Zhang Xiaoyu, Xing Yuting, Sun Kai, Guo Yike
Data Science Institute, Imperial College London, London SW7 2AZ, UK.
Department of Computer Science, Hong Kong Baptist University, Hong Kong 999077, China.
Cancers (Basel). 2021 Jun 18;13(12):3047. doi: 10.3390/cancers13123047.
High-dimensional omics data contain intrinsic biomedical information that is crucial for personalised medicine. Nevertheless, it is challenging to capture them from the genome-wide data, due to the large number of molecular features and small number of available samples, which is also called "the curse of dimensionality" in machine learning. To tackle this problem and pave the way for machine learning-aided precision medicine, we proposed a unified multi-task deep learning framework named OmiEmbed to capture biomedical information from high-dimensional omics data with the deep embedding and downstream task modules. The deep embedding module learnt an omics embedding that mapped multiple omics data types into a latent space with lower dimensionality. Based on the new representation of multi-omics data, different downstream task modules were trained simultaneously and efficiently with the multi-task strategy to predict the comprehensive phenotype profile of each sample. OmiEmbed supports multiple tasks for omics data including dimensionality reduction, tumour type classification, multi-omics integration, demographic and clinical feature reconstruction, and survival prediction. The framework outperformed other methods on all three types of downstream tasks and achieved better performance with the multi-task strategy compared to training them individually. OmiEmbed is a powerful and unified framework that can be widely adapted to various applications of high-dimensional omics data and has great potential to facilitate more accurate and personalised clinical decision making.

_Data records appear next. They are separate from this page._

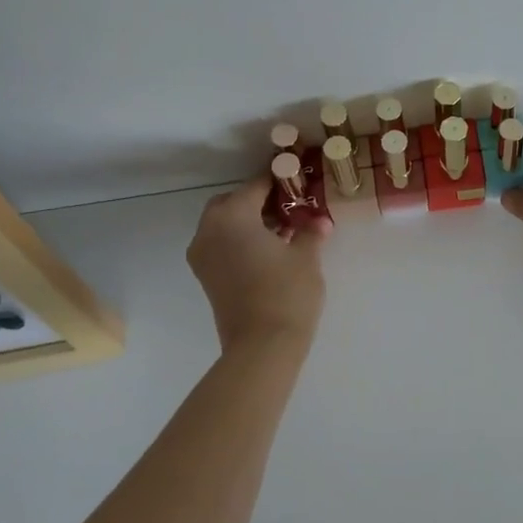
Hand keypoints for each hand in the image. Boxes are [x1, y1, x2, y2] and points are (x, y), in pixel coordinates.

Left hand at [186, 179, 330, 349]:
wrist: (262, 347)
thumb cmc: (286, 292)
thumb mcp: (306, 256)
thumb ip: (310, 231)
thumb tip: (319, 220)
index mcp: (231, 216)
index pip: (255, 186)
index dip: (278, 179)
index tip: (297, 176)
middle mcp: (208, 230)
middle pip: (233, 203)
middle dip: (258, 201)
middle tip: (289, 205)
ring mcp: (202, 255)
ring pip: (224, 224)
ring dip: (249, 221)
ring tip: (284, 229)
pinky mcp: (206, 277)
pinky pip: (222, 244)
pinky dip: (240, 240)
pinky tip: (271, 249)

高维组学数据包含对个性化医疗至关重要的内在生物医学信息。然而,从全基因组数据中获取这些信息具有挑战性,这是由于分子特征数量众多而可用样本数量较少,这在机器学习中也被称为“维数灾难”。为了解决这个问题并为机器学习辅助的精准医疗铺平道路,我们提出了一个名为OmiEmbed的统一多任务深度学习框架,通过深度嵌入和下游任务模块从高维组学数据中捕获生物医学信息。深度嵌入模块学习了一种组学嵌入,将多种组学数据类型映射到一个低维的潜在空间。基于多组学数据的新表示,不同的下游任务模块通过多任务策略同时进行高效训练,以预测每个样本的综合表型特征。OmiEmbed支持多种组学数据任务,包括降维、肿瘤类型分类、多组学整合、人口统计学和临床特征重建以及生存预测。该框架在所有三种类型的下游任务上均优于其他方法,并且与单独训练相比,通过多任务策略取得了更好的性能。OmiEmbed是一个强大且统一的框架,可广泛应用于高维组学数据的各种应用,并且在促进更准确和个性化的临床决策方面具有巨大潜力。